• _Your objective_
The output should match the data below line for line.

Excerpts from a dataset:
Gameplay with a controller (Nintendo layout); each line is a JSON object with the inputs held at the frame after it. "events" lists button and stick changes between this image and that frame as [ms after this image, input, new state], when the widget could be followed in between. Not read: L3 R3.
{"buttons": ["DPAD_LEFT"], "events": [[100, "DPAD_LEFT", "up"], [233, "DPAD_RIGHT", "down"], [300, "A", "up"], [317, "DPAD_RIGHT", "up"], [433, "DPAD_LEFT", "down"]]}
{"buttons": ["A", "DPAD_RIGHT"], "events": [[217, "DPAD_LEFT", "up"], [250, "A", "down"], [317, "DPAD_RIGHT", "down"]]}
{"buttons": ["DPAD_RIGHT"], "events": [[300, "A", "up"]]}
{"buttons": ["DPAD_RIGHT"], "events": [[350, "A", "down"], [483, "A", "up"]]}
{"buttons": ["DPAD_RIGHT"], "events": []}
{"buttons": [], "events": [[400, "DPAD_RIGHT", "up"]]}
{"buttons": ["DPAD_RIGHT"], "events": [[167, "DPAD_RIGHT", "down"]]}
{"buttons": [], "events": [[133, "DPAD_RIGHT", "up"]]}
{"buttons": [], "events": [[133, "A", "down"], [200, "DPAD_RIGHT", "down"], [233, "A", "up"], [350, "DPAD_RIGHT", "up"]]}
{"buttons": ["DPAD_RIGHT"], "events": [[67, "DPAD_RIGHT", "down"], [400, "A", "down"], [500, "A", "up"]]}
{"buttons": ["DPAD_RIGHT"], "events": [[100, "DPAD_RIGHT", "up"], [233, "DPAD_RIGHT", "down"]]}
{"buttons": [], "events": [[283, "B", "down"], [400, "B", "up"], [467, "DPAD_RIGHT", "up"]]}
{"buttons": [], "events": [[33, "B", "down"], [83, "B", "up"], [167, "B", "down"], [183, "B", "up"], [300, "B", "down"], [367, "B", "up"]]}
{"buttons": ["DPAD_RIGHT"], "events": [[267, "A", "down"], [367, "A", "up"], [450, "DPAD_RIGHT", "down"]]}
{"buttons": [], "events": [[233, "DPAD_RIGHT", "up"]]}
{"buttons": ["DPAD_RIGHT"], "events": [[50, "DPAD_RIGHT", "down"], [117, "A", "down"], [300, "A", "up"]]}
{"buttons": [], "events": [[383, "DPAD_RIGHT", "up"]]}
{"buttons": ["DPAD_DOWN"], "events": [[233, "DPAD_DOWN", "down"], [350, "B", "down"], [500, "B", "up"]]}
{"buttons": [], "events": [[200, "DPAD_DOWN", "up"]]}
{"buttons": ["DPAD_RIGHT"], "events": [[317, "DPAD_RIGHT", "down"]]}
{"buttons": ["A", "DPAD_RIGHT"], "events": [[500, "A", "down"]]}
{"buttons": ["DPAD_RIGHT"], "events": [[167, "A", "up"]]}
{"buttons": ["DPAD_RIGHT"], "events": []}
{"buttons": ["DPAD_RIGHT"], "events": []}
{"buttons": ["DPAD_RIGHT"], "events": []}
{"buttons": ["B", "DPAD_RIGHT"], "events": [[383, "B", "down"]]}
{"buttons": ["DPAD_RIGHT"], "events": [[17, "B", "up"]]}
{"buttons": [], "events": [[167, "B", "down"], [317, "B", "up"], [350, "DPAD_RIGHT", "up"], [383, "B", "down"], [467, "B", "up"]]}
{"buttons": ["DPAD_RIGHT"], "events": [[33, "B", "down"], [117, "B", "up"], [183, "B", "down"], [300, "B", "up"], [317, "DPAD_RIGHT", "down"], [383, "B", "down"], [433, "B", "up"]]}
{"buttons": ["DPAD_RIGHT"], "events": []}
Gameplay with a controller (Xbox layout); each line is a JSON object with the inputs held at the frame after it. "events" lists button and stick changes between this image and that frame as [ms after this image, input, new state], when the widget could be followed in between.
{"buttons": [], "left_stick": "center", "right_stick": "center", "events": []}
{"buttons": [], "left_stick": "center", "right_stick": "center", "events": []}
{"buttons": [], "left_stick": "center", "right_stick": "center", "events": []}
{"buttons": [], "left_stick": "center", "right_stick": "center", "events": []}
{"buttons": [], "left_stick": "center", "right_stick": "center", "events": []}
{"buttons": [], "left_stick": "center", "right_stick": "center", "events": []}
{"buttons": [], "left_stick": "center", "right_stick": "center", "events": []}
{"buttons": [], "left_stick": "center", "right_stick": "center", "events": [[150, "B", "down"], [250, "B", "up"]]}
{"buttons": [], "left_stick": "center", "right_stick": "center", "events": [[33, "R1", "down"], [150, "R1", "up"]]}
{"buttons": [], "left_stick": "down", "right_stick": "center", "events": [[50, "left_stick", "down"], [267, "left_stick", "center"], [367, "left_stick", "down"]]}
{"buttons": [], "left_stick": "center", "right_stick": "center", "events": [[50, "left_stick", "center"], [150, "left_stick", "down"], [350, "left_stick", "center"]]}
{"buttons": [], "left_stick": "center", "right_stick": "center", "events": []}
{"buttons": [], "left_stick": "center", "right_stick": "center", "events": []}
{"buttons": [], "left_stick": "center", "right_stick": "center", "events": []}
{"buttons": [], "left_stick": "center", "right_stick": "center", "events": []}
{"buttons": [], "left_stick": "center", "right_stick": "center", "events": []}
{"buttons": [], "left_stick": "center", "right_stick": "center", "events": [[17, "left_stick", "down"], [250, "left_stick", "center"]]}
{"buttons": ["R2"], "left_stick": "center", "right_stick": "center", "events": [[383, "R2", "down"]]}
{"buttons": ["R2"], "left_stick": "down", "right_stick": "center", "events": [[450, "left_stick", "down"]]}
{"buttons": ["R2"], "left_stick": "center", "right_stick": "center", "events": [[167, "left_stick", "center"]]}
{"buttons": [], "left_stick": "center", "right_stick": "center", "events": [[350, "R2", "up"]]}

• _Answer to the problem_
Gameplay with a controller (Nintendo layout); each line is a JSON object with the inputs held at the frame after it. "events" lists button and stick changes between this image and that frame as [ms after this image, input, new state], when the widget could be followed in between. Not read: L3 R3.
{"buttons": ["DPAD_LEFT"], "events": [[100, "DPAD_LEFT", "up"], [233, "DPAD_RIGHT", "down"], [300, "A", "up"], [317, "DPAD_RIGHT", "up"], [433, "DPAD_LEFT", "down"]]}
{"buttons": ["A", "DPAD_RIGHT"], "events": [[217, "DPAD_LEFT", "up"], [250, "A", "down"], [317, "DPAD_RIGHT", "down"]]}
{"buttons": ["DPAD_RIGHT"], "events": [[300, "A", "up"]]}
{"buttons": ["DPAD_RIGHT"], "events": [[350, "A", "down"], [483, "A", "up"]]}
{"buttons": ["DPAD_RIGHT"], "events": []}
{"buttons": [], "events": [[400, "DPAD_RIGHT", "up"]]}
{"buttons": ["DPAD_RIGHT"], "events": [[167, "DPAD_RIGHT", "down"]]}
{"buttons": [], "events": [[133, "DPAD_RIGHT", "up"]]}
{"buttons": [], "events": [[133, "A", "down"], [200, "DPAD_RIGHT", "down"], [233, "A", "up"], [350, "DPAD_RIGHT", "up"]]}
{"buttons": ["DPAD_RIGHT"], "events": [[67, "DPAD_RIGHT", "down"], [400, "A", "down"], [500, "A", "up"]]}
{"buttons": ["DPAD_RIGHT"], "events": [[100, "DPAD_RIGHT", "up"], [233, "DPAD_RIGHT", "down"]]}
{"buttons": [], "events": [[283, "B", "down"], [400, "B", "up"], [467, "DPAD_RIGHT", "up"]]}
{"buttons": [], "events": [[33, "B", "down"], [83, "B", "up"], [167, "B", "down"], [183, "B", "up"], [300, "B", "down"], [367, "B", "up"]]}
{"buttons": ["DPAD_RIGHT"], "events": [[267, "A", "down"], [367, "A", "up"], [450, "DPAD_RIGHT", "down"]]}
{"buttons": [], "events": [[233, "DPAD_RIGHT", "up"]]}
{"buttons": ["DPAD_RIGHT"], "events": [[50, "DPAD_RIGHT", "down"], [117, "A", "down"], [300, "A", "up"]]}
{"buttons": [], "events": [[383, "DPAD_RIGHT", "up"]]}
{"buttons": ["DPAD_DOWN"], "events": [[233, "DPAD_DOWN", "down"], [350, "B", "down"], [500, "B", "up"]]}
{"buttons": [], "events": [[200, "DPAD_DOWN", "up"]]}
{"buttons": ["DPAD_RIGHT"], "events": [[317, "DPAD_RIGHT", "down"]]}
{"buttons": ["A", "DPAD_RIGHT"], "events": [[500, "A", "down"]]}
{"buttons": ["DPAD_RIGHT"], "events": [[167, "A", "up"]]}
{"buttons": ["DPAD_RIGHT"], "events": []}
{"buttons": ["DPAD_RIGHT"], "events": []}
{"buttons": ["DPAD_RIGHT"], "events": []}
{"buttons": ["B", "DPAD_RIGHT"], "events": [[383, "B", "down"]]}
{"buttons": ["DPAD_RIGHT"], "events": [[17, "B", "up"]]}
{"buttons": [], "events": [[167, "B", "down"], [317, "B", "up"], [350, "DPAD_RIGHT", "up"], [383, "B", "down"], [467, "B", "up"]]}
{"buttons": ["DPAD_RIGHT"], "events": [[33, "B", "down"], [117, "B", "up"], [183, "B", "down"], [300, "B", "up"], [317, "DPAD_RIGHT", "down"], [383, "B", "down"], [433, "B", "up"]]}
{"buttons": ["DPAD_RIGHT"], "events": []}
Gameplay with a controller (Xbox layout); each line is a JSON object with the inputs held at the frame after it. "events" lists button and stick changes between this image and that frame as [ms after this image, input, new state], when the widget could be followed in between.
{"buttons": [], "left_stick": "center", "right_stick": "center", "events": []}
{"buttons": [], "left_stick": "center", "right_stick": "center", "events": []}
{"buttons": [], "left_stick": "center", "right_stick": "center", "events": []}
{"buttons": [], "left_stick": "center", "right_stick": "center", "events": []}
{"buttons": [], "left_stick": "center", "right_stick": "center", "events": []}
{"buttons": [], "left_stick": "center", "right_stick": "center", "events": []}
{"buttons": [], "left_stick": "center", "right_stick": "center", "events": []}
{"buttons": [], "left_stick": "center", "right_stick": "center", "events": [[150, "B", "down"], [250, "B", "up"]]}
{"buttons": [], "left_stick": "center", "right_stick": "center", "events": [[33, "R1", "down"], [150, "R1", "up"]]}
{"buttons": [], "left_stick": "down", "right_stick": "center", "events": [[50, "left_stick", "down"], [267, "left_stick", "center"], [367, "left_stick", "down"]]}
{"buttons": [], "left_stick": "center", "right_stick": "center", "events": [[50, "left_stick", "center"], [150, "left_stick", "down"], [350, "left_stick", "center"]]}
{"buttons": [], "left_stick": "center", "right_stick": "center", "events": []}
{"buttons": [], "left_stick": "center", "right_stick": "center", "events": []}
{"buttons": [], "left_stick": "center", "right_stick": "center", "events": []}
{"buttons": [], "left_stick": "center", "right_stick": "center", "events": []}
{"buttons": [], "left_stick": "center", "right_stick": "center", "events": []}
{"buttons": [], "left_stick": "center", "right_stick": "center", "events": [[17, "left_stick", "down"], [250, "left_stick", "center"]]}
{"buttons": ["R2"], "left_stick": "center", "right_stick": "center", "events": [[383, "R2", "down"]]}
{"buttons": ["R2"], "left_stick": "down", "right_stick": "center", "events": [[450, "left_stick", "down"]]}
{"buttons": ["R2"], "left_stick": "center", "right_stick": "center", "events": [[167, "left_stick", "center"]]}
{"buttons": [], "left_stick": "center", "right_stick": "center", "events": [[350, "R2", "up"]]}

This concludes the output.